When done, press CTRL+X, followed by Y then Enter to save the file and exit nano.

Restart the PostgreSQL process on the primary using an account with sudo privileges:

Primary Node as sudo User:

sudo systemctl restart postgresql

Ensure there are no error messages and PostgreSQL is still active:

Primary Node as sudo User:

sudo systemctl status postgresql

Press the "q" key to exit the systemctl status output.

Allow Firewall port 5432 in both the nodes:

As sudo User in both the nodes:

sudo ufw allow 5432/tcp

Ensure the primary database is accessible from the standby nodes.

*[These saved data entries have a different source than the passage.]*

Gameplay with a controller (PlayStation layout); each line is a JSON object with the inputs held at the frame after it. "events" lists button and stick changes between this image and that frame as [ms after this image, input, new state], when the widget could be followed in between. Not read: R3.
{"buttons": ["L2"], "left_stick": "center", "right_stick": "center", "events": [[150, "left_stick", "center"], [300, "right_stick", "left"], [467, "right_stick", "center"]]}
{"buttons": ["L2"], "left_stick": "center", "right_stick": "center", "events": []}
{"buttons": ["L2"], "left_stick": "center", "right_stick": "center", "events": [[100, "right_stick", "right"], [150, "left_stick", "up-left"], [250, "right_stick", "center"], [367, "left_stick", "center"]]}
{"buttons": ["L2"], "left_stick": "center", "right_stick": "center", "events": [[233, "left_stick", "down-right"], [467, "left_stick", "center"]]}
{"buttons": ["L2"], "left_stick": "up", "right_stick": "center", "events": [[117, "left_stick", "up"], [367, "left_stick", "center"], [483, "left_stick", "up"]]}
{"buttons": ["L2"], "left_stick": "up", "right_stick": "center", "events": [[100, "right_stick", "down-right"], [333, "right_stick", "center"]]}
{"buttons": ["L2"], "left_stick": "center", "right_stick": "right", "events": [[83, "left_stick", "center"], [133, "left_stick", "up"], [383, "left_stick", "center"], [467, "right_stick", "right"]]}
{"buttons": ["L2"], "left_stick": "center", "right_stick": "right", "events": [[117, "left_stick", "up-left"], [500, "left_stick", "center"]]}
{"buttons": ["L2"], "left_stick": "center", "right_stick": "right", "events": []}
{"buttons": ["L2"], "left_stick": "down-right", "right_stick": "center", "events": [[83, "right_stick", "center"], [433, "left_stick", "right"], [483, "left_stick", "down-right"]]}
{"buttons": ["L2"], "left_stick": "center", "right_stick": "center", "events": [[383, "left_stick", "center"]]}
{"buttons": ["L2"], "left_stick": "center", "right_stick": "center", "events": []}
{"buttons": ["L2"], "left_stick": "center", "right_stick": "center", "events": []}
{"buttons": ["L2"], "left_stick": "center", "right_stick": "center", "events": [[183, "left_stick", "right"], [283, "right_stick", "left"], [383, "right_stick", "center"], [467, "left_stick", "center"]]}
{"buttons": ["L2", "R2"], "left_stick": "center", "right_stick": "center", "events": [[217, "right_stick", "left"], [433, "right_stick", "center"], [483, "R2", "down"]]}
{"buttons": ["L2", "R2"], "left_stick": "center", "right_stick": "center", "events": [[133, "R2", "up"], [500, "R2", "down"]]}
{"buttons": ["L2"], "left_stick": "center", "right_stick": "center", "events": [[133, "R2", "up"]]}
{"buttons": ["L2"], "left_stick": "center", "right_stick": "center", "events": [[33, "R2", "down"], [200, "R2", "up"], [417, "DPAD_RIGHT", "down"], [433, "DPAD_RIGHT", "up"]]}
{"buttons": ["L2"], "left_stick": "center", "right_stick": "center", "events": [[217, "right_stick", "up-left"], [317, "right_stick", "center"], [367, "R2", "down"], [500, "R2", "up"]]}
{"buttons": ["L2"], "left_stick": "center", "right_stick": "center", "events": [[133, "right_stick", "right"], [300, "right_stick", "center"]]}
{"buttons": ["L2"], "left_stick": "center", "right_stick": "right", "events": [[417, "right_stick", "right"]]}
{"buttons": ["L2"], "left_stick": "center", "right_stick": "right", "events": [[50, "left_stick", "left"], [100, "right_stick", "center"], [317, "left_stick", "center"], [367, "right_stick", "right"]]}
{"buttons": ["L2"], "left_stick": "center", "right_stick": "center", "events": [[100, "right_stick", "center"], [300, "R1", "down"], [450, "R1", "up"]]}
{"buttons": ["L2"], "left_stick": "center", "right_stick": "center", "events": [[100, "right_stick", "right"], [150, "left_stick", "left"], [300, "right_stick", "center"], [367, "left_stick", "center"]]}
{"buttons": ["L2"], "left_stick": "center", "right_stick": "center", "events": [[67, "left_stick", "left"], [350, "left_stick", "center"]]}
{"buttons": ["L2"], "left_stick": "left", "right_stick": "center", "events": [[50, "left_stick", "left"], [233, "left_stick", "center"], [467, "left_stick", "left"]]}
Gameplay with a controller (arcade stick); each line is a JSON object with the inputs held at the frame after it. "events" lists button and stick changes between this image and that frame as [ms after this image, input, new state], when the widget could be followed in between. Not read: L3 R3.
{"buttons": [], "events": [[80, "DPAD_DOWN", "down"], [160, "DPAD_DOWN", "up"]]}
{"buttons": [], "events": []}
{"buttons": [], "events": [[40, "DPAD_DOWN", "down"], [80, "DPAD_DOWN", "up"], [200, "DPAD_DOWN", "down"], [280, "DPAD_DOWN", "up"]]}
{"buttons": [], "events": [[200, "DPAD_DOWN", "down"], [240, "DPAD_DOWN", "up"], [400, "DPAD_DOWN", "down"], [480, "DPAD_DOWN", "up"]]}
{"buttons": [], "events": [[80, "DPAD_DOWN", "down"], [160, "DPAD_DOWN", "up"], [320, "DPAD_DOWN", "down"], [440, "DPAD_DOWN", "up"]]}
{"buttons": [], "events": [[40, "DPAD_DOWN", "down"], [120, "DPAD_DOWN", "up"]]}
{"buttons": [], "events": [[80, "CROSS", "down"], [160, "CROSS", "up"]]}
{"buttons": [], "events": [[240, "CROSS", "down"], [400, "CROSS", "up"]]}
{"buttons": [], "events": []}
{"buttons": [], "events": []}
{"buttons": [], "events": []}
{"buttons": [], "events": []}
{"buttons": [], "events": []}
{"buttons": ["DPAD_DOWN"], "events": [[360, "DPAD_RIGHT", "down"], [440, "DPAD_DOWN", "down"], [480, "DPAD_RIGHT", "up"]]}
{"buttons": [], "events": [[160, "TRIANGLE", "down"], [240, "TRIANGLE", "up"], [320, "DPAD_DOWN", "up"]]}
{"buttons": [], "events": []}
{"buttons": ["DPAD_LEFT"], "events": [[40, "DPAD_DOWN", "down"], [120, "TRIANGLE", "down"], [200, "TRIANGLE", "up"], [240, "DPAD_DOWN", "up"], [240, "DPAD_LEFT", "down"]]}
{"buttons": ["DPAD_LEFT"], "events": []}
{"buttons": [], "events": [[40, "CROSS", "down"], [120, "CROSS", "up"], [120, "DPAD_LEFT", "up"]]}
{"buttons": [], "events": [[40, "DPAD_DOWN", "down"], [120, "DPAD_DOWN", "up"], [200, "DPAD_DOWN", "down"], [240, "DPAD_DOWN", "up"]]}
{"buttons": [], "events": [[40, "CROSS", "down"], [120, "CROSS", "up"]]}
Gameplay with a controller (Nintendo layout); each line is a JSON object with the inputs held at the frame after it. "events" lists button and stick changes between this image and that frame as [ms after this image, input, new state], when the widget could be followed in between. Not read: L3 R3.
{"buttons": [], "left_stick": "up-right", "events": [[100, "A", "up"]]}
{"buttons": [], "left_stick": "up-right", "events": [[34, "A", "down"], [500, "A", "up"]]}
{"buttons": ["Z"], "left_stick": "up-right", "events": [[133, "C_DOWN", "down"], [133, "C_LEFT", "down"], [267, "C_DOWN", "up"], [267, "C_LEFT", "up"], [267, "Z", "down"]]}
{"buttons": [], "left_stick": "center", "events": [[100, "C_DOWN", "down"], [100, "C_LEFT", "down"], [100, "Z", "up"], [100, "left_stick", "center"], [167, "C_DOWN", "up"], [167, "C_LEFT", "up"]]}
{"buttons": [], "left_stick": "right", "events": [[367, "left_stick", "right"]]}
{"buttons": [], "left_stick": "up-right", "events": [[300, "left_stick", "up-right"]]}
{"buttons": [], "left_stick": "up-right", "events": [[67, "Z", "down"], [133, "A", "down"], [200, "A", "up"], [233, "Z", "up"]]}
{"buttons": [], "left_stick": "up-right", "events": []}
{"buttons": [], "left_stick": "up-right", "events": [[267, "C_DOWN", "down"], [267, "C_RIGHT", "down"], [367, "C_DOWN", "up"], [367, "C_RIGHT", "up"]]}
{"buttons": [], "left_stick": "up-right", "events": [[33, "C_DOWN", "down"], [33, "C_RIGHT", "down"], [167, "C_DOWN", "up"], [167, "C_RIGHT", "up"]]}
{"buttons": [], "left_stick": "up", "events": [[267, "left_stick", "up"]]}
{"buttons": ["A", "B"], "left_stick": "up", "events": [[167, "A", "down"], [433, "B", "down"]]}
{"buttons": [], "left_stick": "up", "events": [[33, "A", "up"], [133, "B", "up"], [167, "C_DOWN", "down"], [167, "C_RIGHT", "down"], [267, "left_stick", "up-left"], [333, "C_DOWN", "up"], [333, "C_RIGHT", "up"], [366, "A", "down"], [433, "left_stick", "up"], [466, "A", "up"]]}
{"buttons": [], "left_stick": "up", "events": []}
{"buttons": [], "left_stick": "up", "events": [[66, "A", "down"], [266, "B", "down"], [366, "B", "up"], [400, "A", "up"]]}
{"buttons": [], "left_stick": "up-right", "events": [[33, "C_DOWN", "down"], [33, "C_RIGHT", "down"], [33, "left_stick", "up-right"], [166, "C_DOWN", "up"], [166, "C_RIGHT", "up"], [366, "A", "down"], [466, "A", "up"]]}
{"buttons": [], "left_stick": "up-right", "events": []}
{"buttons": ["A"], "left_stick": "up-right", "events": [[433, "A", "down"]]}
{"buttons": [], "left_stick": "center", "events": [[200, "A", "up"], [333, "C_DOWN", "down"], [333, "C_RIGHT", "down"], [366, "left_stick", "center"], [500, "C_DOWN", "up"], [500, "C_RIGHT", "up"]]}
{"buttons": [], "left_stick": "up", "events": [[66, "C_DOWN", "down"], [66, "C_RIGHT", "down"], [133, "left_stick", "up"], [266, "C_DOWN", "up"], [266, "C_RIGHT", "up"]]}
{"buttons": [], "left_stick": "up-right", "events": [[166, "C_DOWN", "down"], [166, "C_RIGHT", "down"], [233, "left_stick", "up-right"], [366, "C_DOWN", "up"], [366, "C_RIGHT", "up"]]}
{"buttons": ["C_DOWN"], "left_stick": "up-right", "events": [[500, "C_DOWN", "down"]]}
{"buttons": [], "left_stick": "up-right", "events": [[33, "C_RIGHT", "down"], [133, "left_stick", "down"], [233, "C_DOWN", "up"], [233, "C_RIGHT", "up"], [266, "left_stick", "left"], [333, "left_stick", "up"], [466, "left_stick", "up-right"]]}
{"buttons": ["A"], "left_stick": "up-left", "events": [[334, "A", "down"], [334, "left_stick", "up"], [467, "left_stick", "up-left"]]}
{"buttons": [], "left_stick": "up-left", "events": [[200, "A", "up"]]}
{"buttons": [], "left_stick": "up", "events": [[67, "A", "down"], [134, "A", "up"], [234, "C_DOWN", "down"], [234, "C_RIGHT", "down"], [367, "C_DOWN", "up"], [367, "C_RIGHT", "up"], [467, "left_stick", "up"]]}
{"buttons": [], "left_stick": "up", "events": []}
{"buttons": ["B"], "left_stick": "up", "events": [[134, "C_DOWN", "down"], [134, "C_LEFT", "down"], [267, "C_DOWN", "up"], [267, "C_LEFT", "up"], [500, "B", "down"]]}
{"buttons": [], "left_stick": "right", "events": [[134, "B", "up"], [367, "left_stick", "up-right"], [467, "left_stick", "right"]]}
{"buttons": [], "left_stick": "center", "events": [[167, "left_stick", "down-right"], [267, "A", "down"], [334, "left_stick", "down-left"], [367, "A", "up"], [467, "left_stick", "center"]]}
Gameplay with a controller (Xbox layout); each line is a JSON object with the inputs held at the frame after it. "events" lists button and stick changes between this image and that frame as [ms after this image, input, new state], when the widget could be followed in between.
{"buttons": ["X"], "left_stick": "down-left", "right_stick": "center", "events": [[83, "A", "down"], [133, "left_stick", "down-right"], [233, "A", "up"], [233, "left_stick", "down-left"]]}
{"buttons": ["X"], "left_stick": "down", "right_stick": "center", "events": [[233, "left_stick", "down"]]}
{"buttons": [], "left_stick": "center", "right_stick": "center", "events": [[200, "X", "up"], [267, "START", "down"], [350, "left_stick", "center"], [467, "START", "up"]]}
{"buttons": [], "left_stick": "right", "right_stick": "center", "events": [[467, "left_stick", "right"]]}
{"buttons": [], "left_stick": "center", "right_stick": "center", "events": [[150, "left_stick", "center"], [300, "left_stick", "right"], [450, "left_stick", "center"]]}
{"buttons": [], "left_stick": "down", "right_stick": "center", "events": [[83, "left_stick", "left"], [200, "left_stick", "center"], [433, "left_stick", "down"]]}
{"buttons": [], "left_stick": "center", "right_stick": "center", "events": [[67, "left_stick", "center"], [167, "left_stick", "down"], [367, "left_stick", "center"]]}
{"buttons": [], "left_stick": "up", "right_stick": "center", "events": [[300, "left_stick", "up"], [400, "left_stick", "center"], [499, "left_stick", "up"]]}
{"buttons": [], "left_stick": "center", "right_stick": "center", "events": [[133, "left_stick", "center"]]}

Standby Node as postgres User:

psql 'host=192.168.224.128 user=repmgr dbname=repmgr connect_timeout=2'

The PostgreSQL prompt should appear, indicating the repmgr database context:

Output:

psql (16.8 (Ubuntu 16.8-0ubuntu0.24.04.1))

SSL connection (protocol: TLSv1.3, cipher: TLS_AES_256_GCM_SHA384, compression: off)

Type "help" for help.

repmgr=#

When done, type quit or exit to leave the PostgreSQL prompt, then type exit again to return to the terminal shell as your standard Linux user with sudo privileges.

8. Configure the repmgr HA cluster settings on both nodes.

Create log folder in both the nodes as sudo User:

sudo mkdir -p /var/log/postgresql/repmgr.log

sudo touch /var/log/postgresql/repmgr.log

sudo chown postgres:postgres /var/log/postgresql/repmgr.log

Primary Node as sudo User:

sudo nano /etc/repmgr.conf

node_id=1
node_name=pg1
conninfo='host=192.168.224.128 user=repmgr dbname=repmgr connect_timeout=2'
data_directory='/var/lib/postgresql/16/main'
failover=automatic
promote_command='repmgr -f /etc/repmgr.conf standby promote --log-to-file'
follow_command='repmgr -f /etc/repmgr.conf standby follow --log-to-file'
log_file='/var/log/postgresql/repmgr.log'
log_level=DEBUG
primary_unreachable_timeout=5
repmgrd_standby_timeout=10
repmgrd_failover_delay=5
repmgrd_service_start_command='sudo systemctl start repmgrd'
repmgrd_service_stop_command='sudo systemctl stop repmgrd'
monitoring_history=yes

When done, press CTRL+X, followed by Y then Enter to save the file and exit nano.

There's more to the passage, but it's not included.